__WHAT TO DO__:
**a.** In the boat engine checklist, at what revs and for how long should the engine be run during the sea trial?
**b.** Resume the boat engine checklist after its last line and continue it in the same style.

__PASSAGE TO READ__:

= = = = =

Do a sea trial with your motor
Give engine a good hard run (80% revs) for at least 10 minutes pushing into wind and sea/current, look at engine during this time
· Be aware of unusual noises, vibrations or smells
· Check for leaks – fuel, cooling or oil
· Check steering operation
· Check oil pressure gauge, temperature gauge, voltmeter for charging
· Make visual checks of engine for leaks, loose ancillary equipment
· Check stern gland for excessive leaking or overheating
· Keep an eye on fuel consumption – know the hourly consumption under load
· Check other equipment

Engine Mounts/drive system
· Check for worn or broken mounts
· Check engine alignment is good
· Check stern bearing and shaft not worn (slipway or dive)
· Check flexible coupling is in good condition
· If there are any doubts about the mounts have them changed
· Check propeller is tight and foul free (Prop speed is the go)

Exhaust
· Check engine exhaust dropper for blockage and excessive corrosion (a common problem)

= = = = =

(Figure understanding tasks)
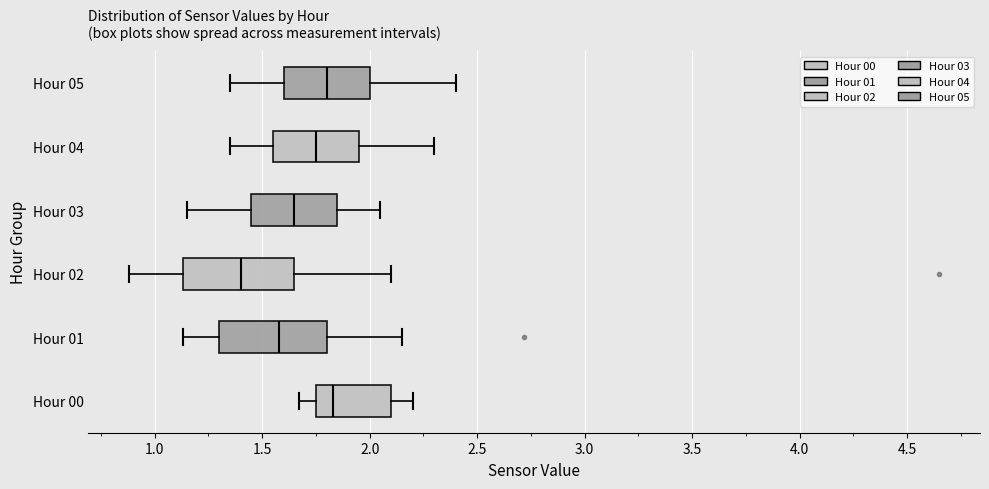

Where does the left whisker of the box for Hour 03 end on the x-axis? The values are not printed on the chart, so give them approximately, as read against the axis.

1.15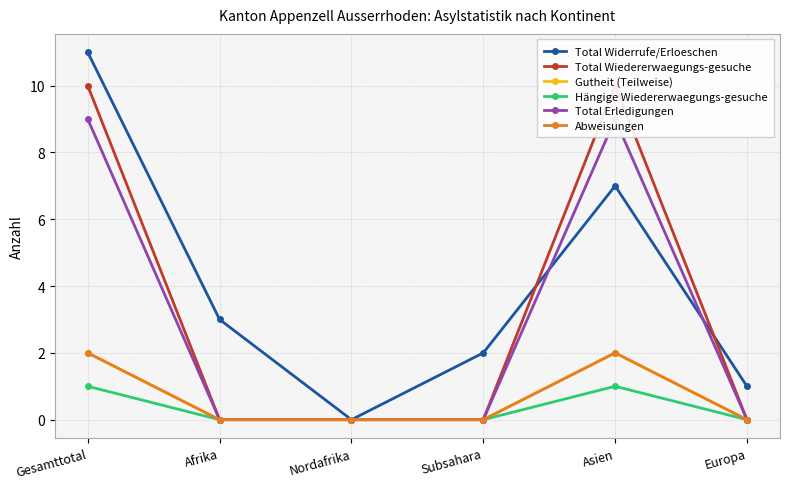

Which series has the largest total across all categories?

Total Widerrufe/Erloeschen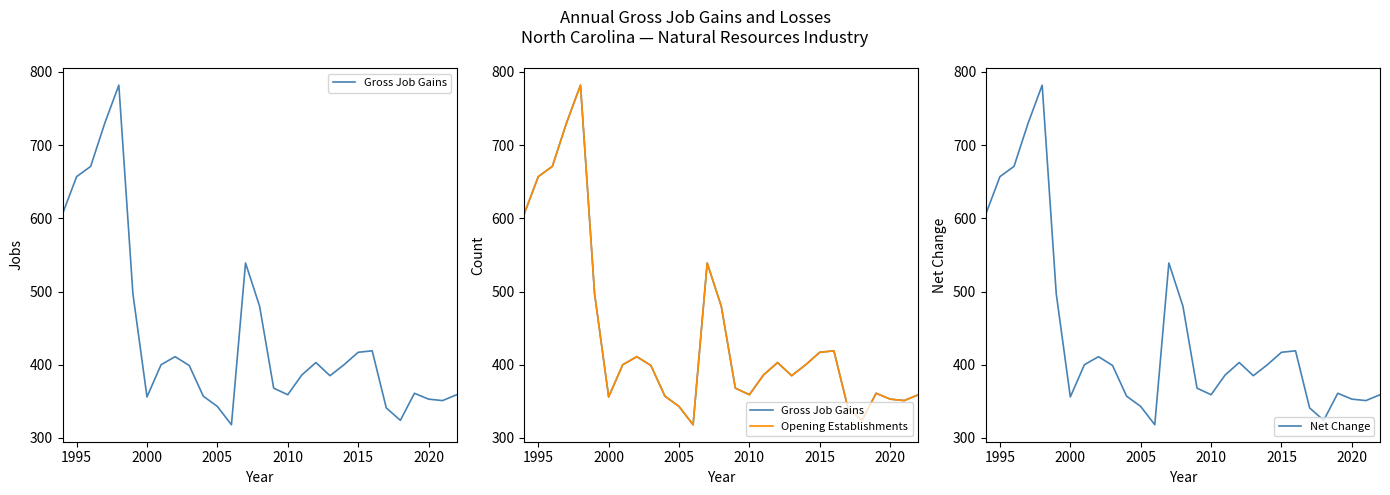

The Net Change series shows 636 at 2000. True or false?

False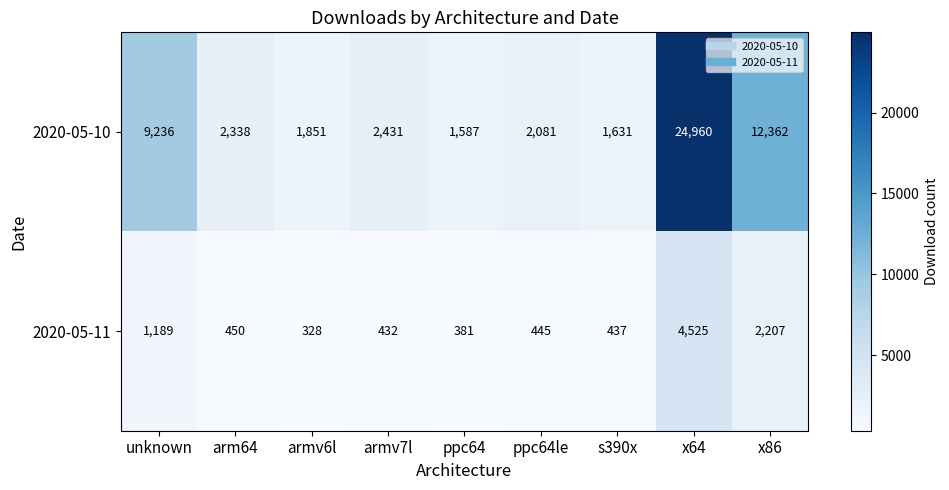

True or false: 2020-05-11 has a value of 437 at s390x.

True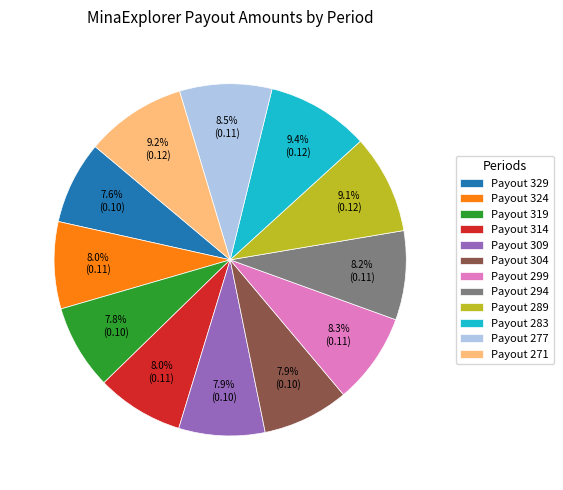

Does Payout 324 represent more than half of the total?

No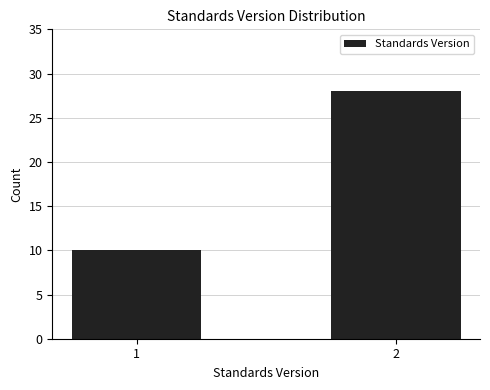

Reading left to right, transcribe all the data shown in this chart.

10	28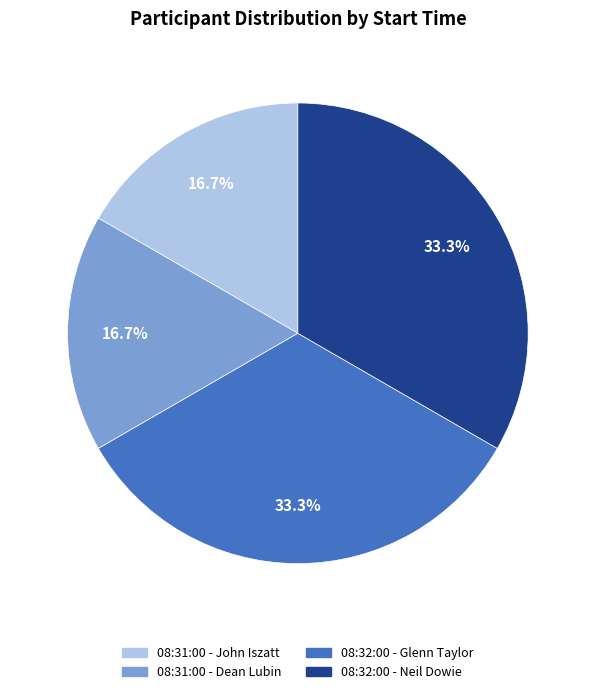

Is there a majority slice in this chart?

No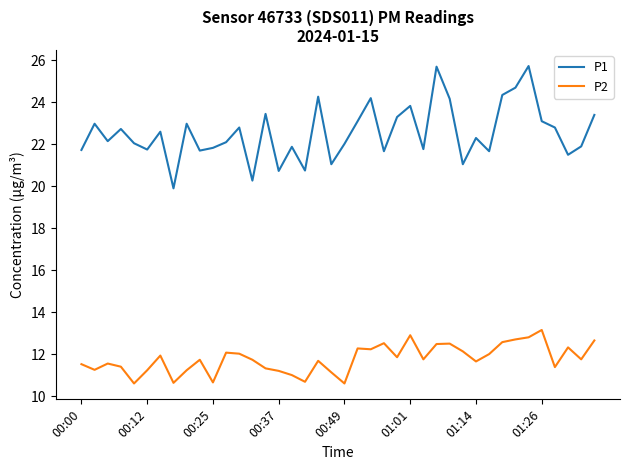

Rank the series by their average value, from lowest to highest.

P2, P1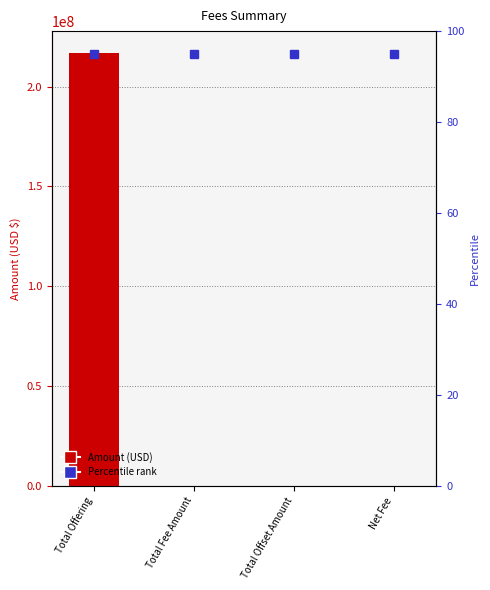

What is the average value?

54251079.1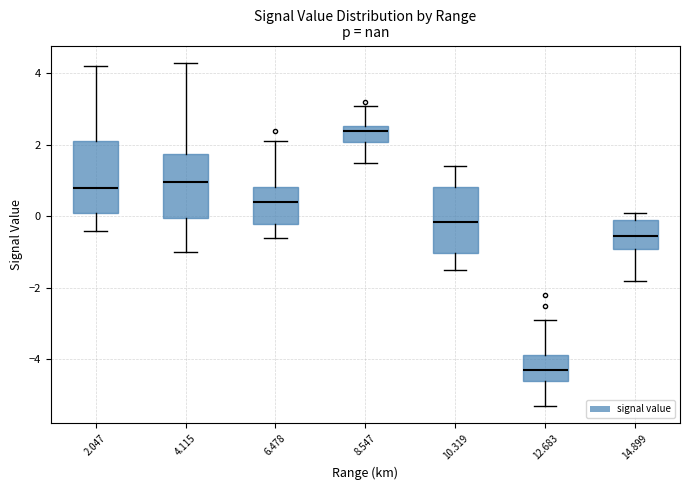

Reading left to right, transcribe this box plot: for each box, give where its median line is, the range the box spans, and where its two whiskers end, as read against the y-axis. The values are not printed on the chart, so give them approximately, as read against the axis.

2.047: median 0.8, box 0.2 to 2.2, whiskers -0.4 to 4.2
4.115: median 1.0, box 0.0 to 1.8, whiskers -1.0 to 4.4
6.478: median 0.4, box -0.2 to 0.8, whiskers -0.6 to 2.2
8.547: median 2.4, box 2.0 to 2.6, whiskers 1.6 to 3.2
10.319: median -0.2, box -1.0 to 0.8, whiskers -1.4 to 1.4
12.683: median -4.2, box -4.6 to -3.8, whiskers -5.2 to -2.8
14.899: median -0.6, box -0.8 to 0.0, whiskers -1.8 to 0.2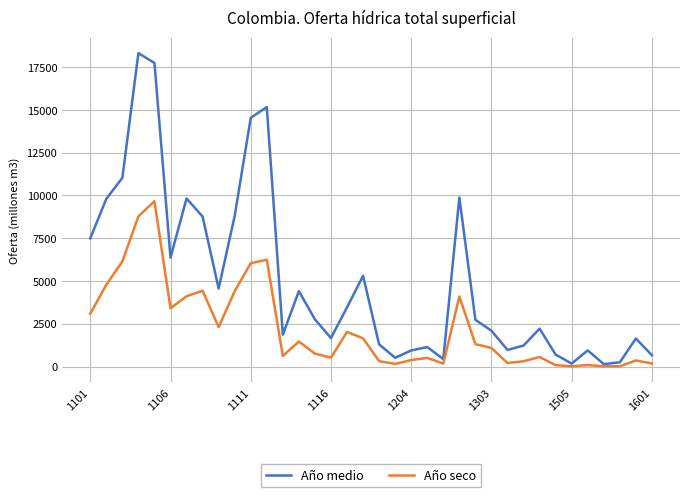

Which series has the largest range (max minus min)?

Año medio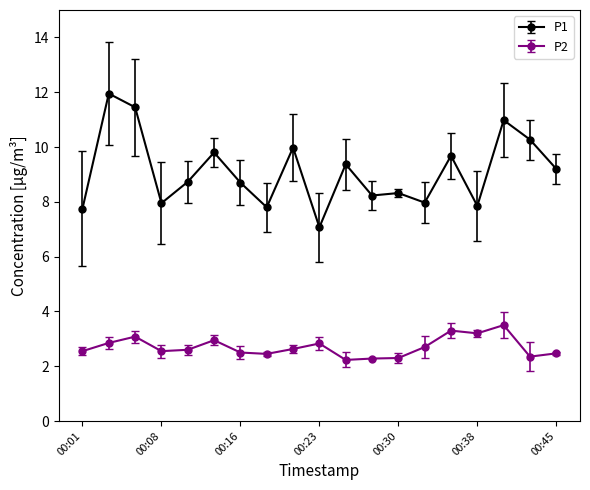

True or false: P1 and P2 cross at least once.

False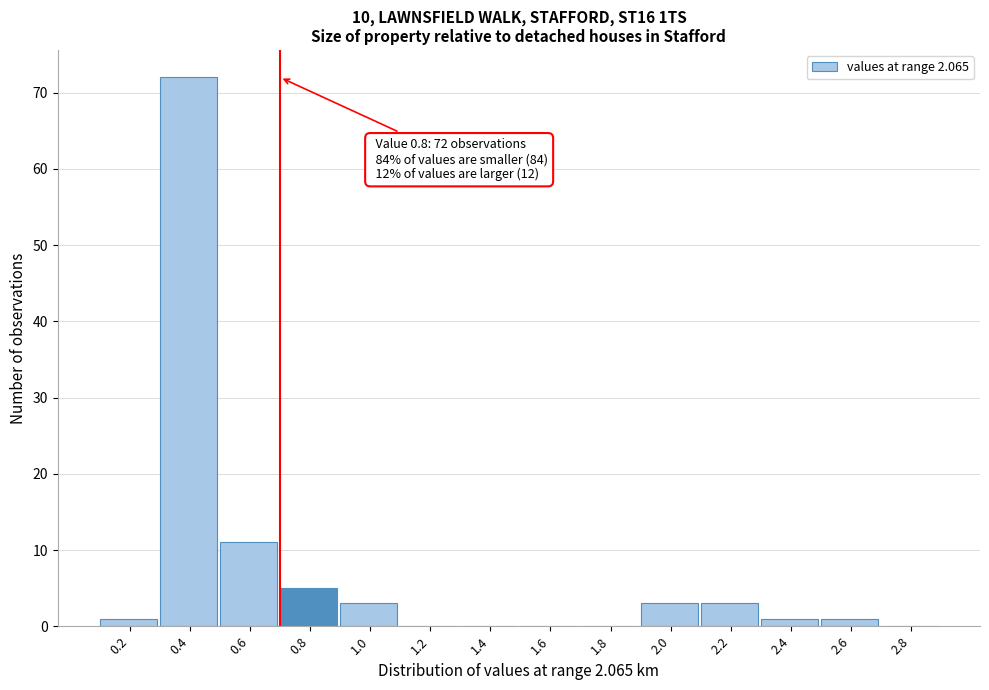

Reading left to right, transcribe all the data shown in this chart.

0.2=1	0.4=72	0.6=11	0.8=5	1.0=3	1.2=0	1.4=0	1.6=0	1.8=0	2.0=3	2.2=3	2.4=1	2.6=1	2.8=0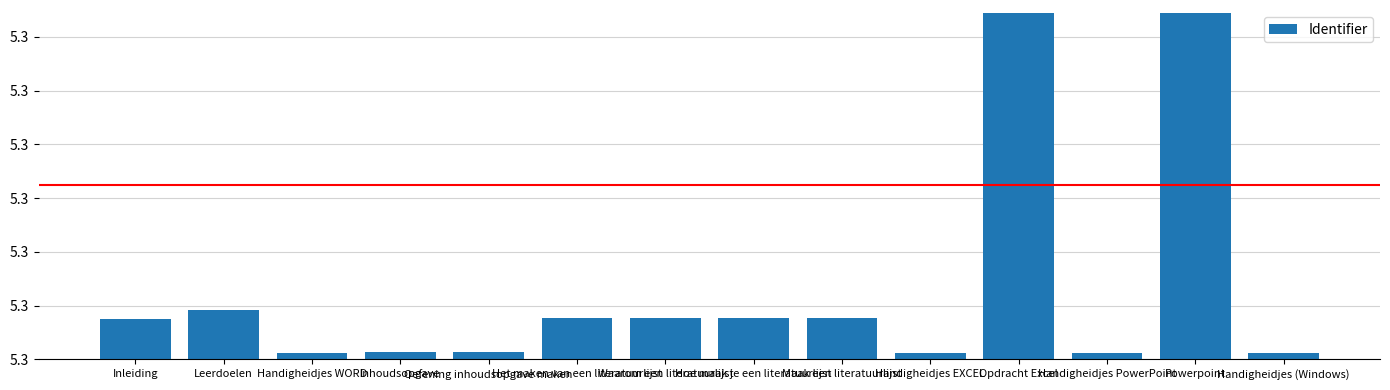

What position from the left is Powerpoint?

13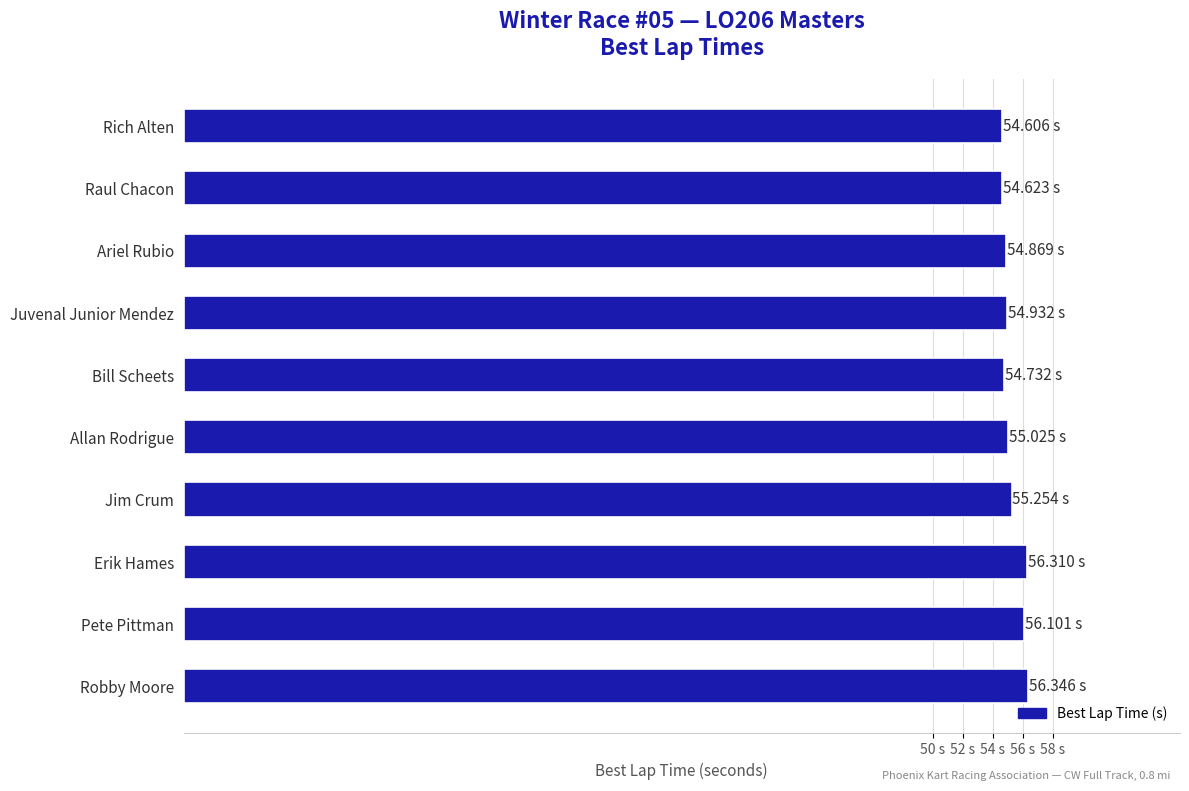

Are the bars horizontal?

Yes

= = = = =

__EXERCISE RESPONSES__:
**a.** At 80% revs for at least 10 minutes.

**b.**
· Check all hoses and clamps are in top condition
· Make sure your exhaust system is correctly designed and installed to prevent water backflow from wave action or syphon effect. Many systems are not up to passage making standards
· Have you a syphon break installed in system?

Heat Exchanger
· Bi-annual removal and inspection of your cooling core (the boat’s radiator) for blockage
· Check anodes for wear, replace and carry spares

Impeller pumps – raw water
· Remove and replace the impeller in the engine (know how to do this yourself)
· Check oil seals if direct drive pump
· Carry spares

Starter
· Annually remove starter motor and have serviced



Spares – a complete list of recommended spares is available in “Marine Diesel Engines for Beginners” available from www.marinedieselsecrets.com, which can be purchased on line.

Alternator
· Regularly remove alternator and have serviced. For long range cruising carry a spare

Tools
· Carry good quality tools and have engine manuals on board

Next week we’ll offer a recommended list of tools to carry on your boat, whether you’re an off-shore, or in-shore sailor.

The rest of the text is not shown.